* **WRITTEN REQUEST**
Quote the whole listing verbatim.

** Start **

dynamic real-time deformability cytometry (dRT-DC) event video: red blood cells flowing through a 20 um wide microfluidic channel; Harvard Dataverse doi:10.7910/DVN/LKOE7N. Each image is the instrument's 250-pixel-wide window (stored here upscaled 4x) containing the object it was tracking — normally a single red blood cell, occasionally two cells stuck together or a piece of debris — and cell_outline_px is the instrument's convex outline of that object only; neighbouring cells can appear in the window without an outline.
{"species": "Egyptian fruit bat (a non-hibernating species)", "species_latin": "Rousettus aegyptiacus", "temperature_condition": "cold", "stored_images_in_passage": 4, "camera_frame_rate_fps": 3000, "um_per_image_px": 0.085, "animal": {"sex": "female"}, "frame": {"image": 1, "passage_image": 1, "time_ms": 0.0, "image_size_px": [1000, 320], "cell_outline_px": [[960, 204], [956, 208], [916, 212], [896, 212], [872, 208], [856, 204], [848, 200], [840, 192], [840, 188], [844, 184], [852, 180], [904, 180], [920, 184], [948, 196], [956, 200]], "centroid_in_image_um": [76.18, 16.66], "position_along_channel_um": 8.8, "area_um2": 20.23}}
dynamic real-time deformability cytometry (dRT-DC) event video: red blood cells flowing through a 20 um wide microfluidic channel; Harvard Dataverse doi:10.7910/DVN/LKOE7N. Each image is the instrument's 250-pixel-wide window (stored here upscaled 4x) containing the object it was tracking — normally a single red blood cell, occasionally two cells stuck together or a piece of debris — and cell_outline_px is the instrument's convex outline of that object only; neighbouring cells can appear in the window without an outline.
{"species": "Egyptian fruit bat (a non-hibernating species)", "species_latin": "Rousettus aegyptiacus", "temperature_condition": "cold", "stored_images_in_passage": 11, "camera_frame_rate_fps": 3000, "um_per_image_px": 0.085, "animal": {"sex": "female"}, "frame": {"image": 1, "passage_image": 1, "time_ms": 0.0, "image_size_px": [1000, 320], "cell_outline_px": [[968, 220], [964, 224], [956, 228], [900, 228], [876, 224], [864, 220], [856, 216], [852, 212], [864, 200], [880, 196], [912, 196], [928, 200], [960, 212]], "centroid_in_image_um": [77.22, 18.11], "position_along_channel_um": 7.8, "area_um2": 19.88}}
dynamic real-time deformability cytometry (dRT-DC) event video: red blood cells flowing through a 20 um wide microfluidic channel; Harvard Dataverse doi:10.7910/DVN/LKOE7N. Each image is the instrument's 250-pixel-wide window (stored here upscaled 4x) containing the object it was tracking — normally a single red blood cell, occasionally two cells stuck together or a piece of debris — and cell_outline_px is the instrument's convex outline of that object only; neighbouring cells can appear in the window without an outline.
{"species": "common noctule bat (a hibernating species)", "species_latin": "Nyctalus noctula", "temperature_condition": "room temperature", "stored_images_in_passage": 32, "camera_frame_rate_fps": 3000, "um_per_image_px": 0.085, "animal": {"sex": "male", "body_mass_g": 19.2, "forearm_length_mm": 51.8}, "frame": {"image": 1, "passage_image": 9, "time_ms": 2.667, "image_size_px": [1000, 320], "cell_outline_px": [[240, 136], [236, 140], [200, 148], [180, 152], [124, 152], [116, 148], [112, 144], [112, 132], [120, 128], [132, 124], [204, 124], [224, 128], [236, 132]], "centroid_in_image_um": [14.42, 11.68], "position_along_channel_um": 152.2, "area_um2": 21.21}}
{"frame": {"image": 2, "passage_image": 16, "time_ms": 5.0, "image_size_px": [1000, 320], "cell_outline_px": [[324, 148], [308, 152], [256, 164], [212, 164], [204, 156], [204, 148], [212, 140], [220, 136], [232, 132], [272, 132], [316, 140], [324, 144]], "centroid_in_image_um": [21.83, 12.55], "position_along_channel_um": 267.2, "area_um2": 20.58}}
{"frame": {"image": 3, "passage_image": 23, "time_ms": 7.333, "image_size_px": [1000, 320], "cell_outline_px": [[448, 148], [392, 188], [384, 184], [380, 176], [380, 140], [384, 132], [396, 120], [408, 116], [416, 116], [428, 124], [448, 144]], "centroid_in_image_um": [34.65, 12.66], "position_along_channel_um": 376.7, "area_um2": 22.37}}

** End **

* **THE COMPLETED TASK**
dynamic real-time deformability cytometry (dRT-DC) event video: red blood cells flowing through a 20 um wide microfluidic channel; Harvard Dataverse doi:10.7910/DVN/LKOE7N. Each image is the instrument's 250-pixel-wide window (stored here upscaled 4x) containing the object it was tracking — normally a single red blood cell, occasionally two cells stuck together or a piece of debris — and cell_outline_px is the instrument's convex outline of that object only; neighbouring cells can appear in the window without an outline.
{"species": "Egyptian fruit bat (a non-hibernating species)", "species_latin": "Rousettus aegyptiacus", "temperature_condition": "cold", "stored_images_in_passage": 4, "camera_frame_rate_fps": 3000, "um_per_image_px": 0.085, "animal": {"sex": "female"}, "frame": {"image": 1, "passage_image": 1, "time_ms": 0.0, "image_size_px": [1000, 320], "cell_outline_px": [[960, 204], [956, 208], [916, 212], [896, 212], [872, 208], [856, 204], [848, 200], [840, 192], [840, 188], [844, 184], [852, 180], [904, 180], [920, 184], [948, 196], [956, 200]], "centroid_in_image_um": [76.18, 16.66], "position_along_channel_um": 8.8, "area_um2": 20.23}}
dynamic real-time deformability cytometry (dRT-DC) event video: red blood cells flowing through a 20 um wide microfluidic channel; Harvard Dataverse doi:10.7910/DVN/LKOE7N. Each image is the instrument's 250-pixel-wide window (stored here upscaled 4x) containing the object it was tracking — normally a single red blood cell, occasionally two cells stuck together or a piece of debris — and cell_outline_px is the instrument's convex outline of that object only; neighbouring cells can appear in the window without an outline.
{"species": "Egyptian fruit bat (a non-hibernating species)", "species_latin": "Rousettus aegyptiacus", "temperature_condition": "cold", "stored_images_in_passage": 11, "camera_frame_rate_fps": 3000, "um_per_image_px": 0.085, "animal": {"sex": "female"}, "frame": {"image": 1, "passage_image": 1, "time_ms": 0.0, "image_size_px": [1000, 320], "cell_outline_px": [[968, 220], [964, 224], [956, 228], [900, 228], [876, 224], [864, 220], [856, 216], [852, 212], [864, 200], [880, 196], [912, 196], [928, 200], [960, 212]], "centroid_in_image_um": [77.22, 18.11], "position_along_channel_um": 7.8, "area_um2": 19.88}}
dynamic real-time deformability cytometry (dRT-DC) event video: red blood cells flowing through a 20 um wide microfluidic channel; Harvard Dataverse doi:10.7910/DVN/LKOE7N. Each image is the instrument's 250-pixel-wide window (stored here upscaled 4x) containing the object it was tracking — normally a single red blood cell, occasionally two cells stuck together or a piece of debris — and cell_outline_px is the instrument's convex outline of that object only; neighbouring cells can appear in the window without an outline.
{"species": "common noctule bat (a hibernating species)", "species_latin": "Nyctalus noctula", "temperature_condition": "room temperature", "stored_images_in_passage": 32, "camera_frame_rate_fps": 3000, "um_per_image_px": 0.085, "animal": {"sex": "male", "body_mass_g": 19.2, "forearm_length_mm": 51.8}, "frame": {"image": 1, "passage_image": 9, "time_ms": 2.667, "image_size_px": [1000, 320], "cell_outline_px": [[240, 136], [236, 140], [200, 148], [180, 152], [124, 152], [116, 148], [112, 144], [112, 132], [120, 128], [132, 124], [204, 124], [224, 128], [236, 132]], "centroid_in_image_um": [14.42, 11.68], "position_along_channel_um": 152.2, "area_um2": 21.21}}
{"frame": {"image": 2, "passage_image": 16, "time_ms": 5.0, "image_size_px": [1000, 320], "cell_outline_px": [[324, 148], [308, 152], [256, 164], [212, 164], [204, 156], [204, 148], [212, 140], [220, 136], [232, 132], [272, 132], [316, 140], [324, 144]], "centroid_in_image_um": [21.83, 12.55], "position_along_channel_um": 267.2, "area_um2": 20.58}}
{"frame": {"image": 3, "passage_image": 23, "time_ms": 7.333, "image_size_px": [1000, 320], "cell_outline_px": [[448, 148], [392, 188], [384, 184], [380, 176], [380, 140], [384, 132], [396, 120], [408, 116], [416, 116], [428, 124], [448, 144]], "centroid_in_image_um": [34.65, 12.66], "position_along_channel_um": 376.7, "area_um2": 22.37}}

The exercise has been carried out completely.